Eric Rohmer, O moderno ( Aventuras de Reinette e Mirabelle; A árvore, o presidente e a mediateca, Os encontros de Paris)- Clap Filmes
Eric Rohmer Contos das 4 Estações (Conto de Primavera, Conto de Verão, Conto de Outono, Conto de Inverno) – Midas
OUTROS DVDs PARA VER NA PÁSCOA, embora não tenham, graças a Deus nada a ver com a quadra:
-As Praias de Agnès, de Agnès Varda (Midas)
A realizadora francesa, a quem já chamara a avó da Nouvelle Vague, diz no próprio documentário que se abrissem, e lhe fizessem uma espécie de autópsia biográfica onde noutro se encontrariam paisagens e cidades, nela, estes médicos legistas da memória, encontrariam praias. E é com base neste pressuposto de que na sua vida, nos momentos cruciais, mais pessoais ou profissionais, havia sempre um areal com mar ao fundo (ainda que debaixo da calçada) que Agnès Varda elabora um inesquecível auto-retrato, por vezes narcísico, mas cheio de cinema lá dentro e sobretudo de marcas de um geração que soube mudar o mundo e proibir muitas proibições.
-Tetro, de Francis Ford Coppola (Clap Filmes)

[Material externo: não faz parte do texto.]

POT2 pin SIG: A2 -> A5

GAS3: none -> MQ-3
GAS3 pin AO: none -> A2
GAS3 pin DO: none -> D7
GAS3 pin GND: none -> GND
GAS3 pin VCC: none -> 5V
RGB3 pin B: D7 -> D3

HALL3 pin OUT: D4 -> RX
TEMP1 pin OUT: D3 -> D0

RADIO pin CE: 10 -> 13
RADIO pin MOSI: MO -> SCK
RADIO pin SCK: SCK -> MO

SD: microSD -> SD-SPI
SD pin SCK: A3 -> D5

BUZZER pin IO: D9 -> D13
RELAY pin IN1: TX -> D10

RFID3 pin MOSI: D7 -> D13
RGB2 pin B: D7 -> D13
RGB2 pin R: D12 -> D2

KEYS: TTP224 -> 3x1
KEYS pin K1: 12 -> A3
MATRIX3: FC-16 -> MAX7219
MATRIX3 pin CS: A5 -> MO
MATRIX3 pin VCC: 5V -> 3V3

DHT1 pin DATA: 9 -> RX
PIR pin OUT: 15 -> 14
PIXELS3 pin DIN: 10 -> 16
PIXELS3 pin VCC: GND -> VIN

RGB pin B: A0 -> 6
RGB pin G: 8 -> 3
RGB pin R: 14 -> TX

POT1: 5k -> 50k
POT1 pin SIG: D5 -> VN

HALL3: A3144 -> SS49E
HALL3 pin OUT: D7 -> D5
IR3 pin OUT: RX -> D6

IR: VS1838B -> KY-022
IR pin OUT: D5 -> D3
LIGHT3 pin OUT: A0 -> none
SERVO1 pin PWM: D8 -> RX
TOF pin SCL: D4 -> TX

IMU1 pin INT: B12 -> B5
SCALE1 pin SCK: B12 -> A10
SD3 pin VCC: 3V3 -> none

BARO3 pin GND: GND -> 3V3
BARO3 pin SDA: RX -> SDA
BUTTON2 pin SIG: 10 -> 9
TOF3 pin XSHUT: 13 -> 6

Tem algo de decepcionante e de excessivamente transbordante, mas não deixa de ser um filme extraordinário. Porque tem um realizador extraordinário, que agora já faz o que quer e como quer, corre os riscos que lhe apetece (como fazer um filme a preto e branco parcialmente falado em castelhano da argentina), sem se deixar “marionetar” pelos grandes produtores de Hollywood. Nesta tragédia familiar com uma poderosíssima fotografia a preto e branco já pouco resta do outro Coppola, o de Apocalipse Now ou de a saga O Padrinho, ele nem gosta mais de filmes de guerra nem de gangsters. Nos extras, o imenso privilégio de ouvir Coppola e o jovem romeno Mihai Mihai Malaimare, director de fotografia, com quem Coppola já trabalhara em Juventude sem Juventude, durante o Estoril Film Festival.
-Em Estado de Guerra, de Kathryn Bigelow (Lusomundo Zon)
O estado de privação a que os espectadores portugueses estiveram sujeitos dada a curta e muitíssimo discreta passagem pela salas deste filme, compensou-se no imenso privilégio de ter o DVD disponível tão em cima do fenómeno que marcou a última edição dos Óscares. O filme de Bigelow que conquistou, entre outras, a estatueta de melhor filme e realização, e roubou a noite ao colosso tecnológico Avatar. E nada como ter o filme bem à mão para poder ver e rever, repetir cenas e voltar atrás, e compreender como um filme de baixo orçamento, passado na guerra do Iraque, entre uma companhia de desmantelamento de minas, filmado num estilo trepidante e delongado, ao mesmo tempo, conseguiu um efeito explosivo.